*** Data for processing Section Begins ***
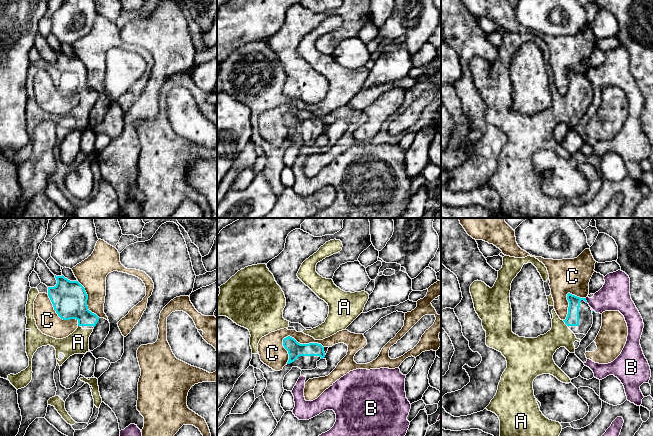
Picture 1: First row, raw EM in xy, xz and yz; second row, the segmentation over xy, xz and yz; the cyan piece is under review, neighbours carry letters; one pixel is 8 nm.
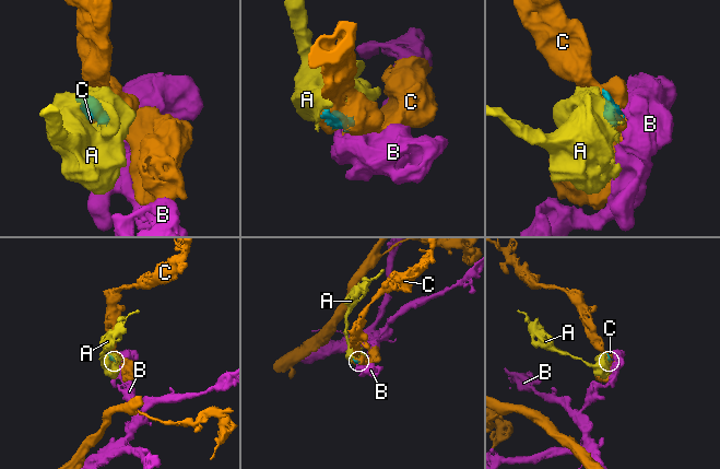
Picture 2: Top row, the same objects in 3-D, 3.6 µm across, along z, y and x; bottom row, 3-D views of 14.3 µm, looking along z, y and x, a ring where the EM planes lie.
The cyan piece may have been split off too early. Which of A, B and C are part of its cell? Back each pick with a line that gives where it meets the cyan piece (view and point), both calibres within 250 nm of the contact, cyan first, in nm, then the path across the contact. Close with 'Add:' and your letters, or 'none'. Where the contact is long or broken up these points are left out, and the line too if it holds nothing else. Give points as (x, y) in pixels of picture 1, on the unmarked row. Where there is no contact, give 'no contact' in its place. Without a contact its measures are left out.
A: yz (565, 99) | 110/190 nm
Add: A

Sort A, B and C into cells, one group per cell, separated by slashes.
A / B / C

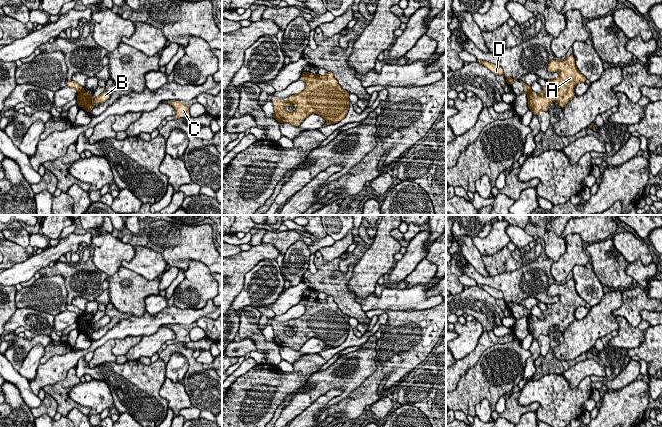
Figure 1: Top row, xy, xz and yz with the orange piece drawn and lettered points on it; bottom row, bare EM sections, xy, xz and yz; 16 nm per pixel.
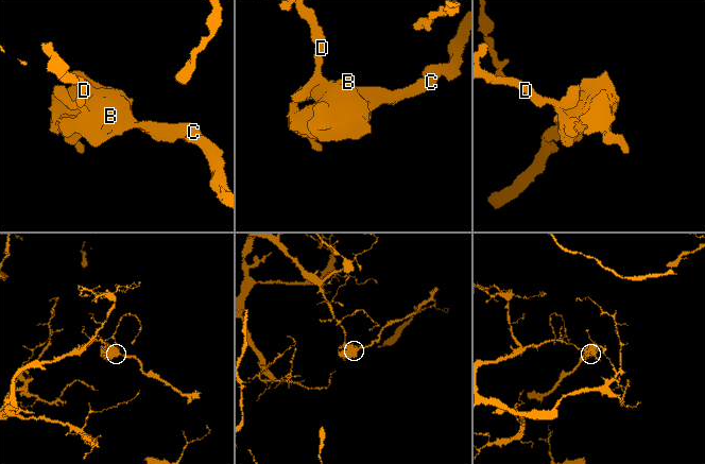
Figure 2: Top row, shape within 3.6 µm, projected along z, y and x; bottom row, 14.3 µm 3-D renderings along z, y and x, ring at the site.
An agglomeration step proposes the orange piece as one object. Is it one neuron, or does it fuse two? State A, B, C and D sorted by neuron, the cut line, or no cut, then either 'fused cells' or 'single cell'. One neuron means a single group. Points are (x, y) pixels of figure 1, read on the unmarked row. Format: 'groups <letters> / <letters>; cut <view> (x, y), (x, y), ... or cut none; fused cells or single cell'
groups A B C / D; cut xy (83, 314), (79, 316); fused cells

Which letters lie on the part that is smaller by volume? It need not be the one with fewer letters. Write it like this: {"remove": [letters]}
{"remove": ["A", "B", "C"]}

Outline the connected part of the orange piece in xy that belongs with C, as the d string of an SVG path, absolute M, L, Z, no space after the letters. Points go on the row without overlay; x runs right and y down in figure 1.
*** Data for processing Section Ends ***
» The task
In your copy, include no pictures; print every line above exactly.

» Answer to this exercise
Picture 1: First row, raw EM in xy, xz and yz; second row, the segmentation over xy, xz and yz; the cyan piece is under review, neighbours carry letters; one pixel is 8 nm.
Picture 2: Top row, the same objects in 3-D, 3.6 µm across, along z, y and x; bottom row, 3-D views of 14.3 µm, looking along z, y and x, a ring where the EM planes lie.
The cyan piece may have been split off too early. Which of A, B and C are part of its cell? Back each pick with a line that gives where it meets the cyan piece (view and point), both calibres within 250 nm of the contact, cyan first, in nm, then the path across the contact. Close with 'Add:' and your letters, or 'none'. Where the contact is long or broken up these points are left out, and the line too if it holds nothing else. Give points as (x, y) in pixels of picture 1, on the unmarked row. Where there is no contact, give 'no contact' in its place. Without a contact its measures are left out.
A: yz (565, 99) | 110/190 nm
Add: A

Sort A, B and C into cells, one group per cell, separated by slashes.
A / B / C

Figure 1: Top row, xy, xz and yz with the orange piece drawn and lettered points on it; bottom row, bare EM sections, xy, xz and yz; 16 nm per pixel.
Figure 2: Top row, shape within 3.6 µm, projected along z, y and x; bottom row, 14.3 µm 3-D renderings along z, y and x, ring at the site.
An agglomeration step proposes the orange piece as one object. Is it one neuron, or does it fuse two? State A, B, C and D sorted by neuron, the cut line, or no cut, then either 'fused cells' or 'single cell'. One neuron means a single group. Points are (x, y) pixels of figure 1, read on the unmarked row. Format: 'groups <letters> / <letters>; cut <view> (x, y), (x, y), ... or cut none; fused cells or single cell'
groups A B C / D; cut xy (83, 314), (79, 316); fused cells

Which letters lie on the part that is smaller by volume? It need not be the one with fewer letters. Write it like this: {"remove": [letters]}
{"remove": ["A", "B", "C"]}

Outline the connected part of the orange piece in xy that belongs with C, as the d string of an SVG path, absolute M, L, Z, no space after the letters. Points go on the row without overlay; x runs right and y down in figure 1.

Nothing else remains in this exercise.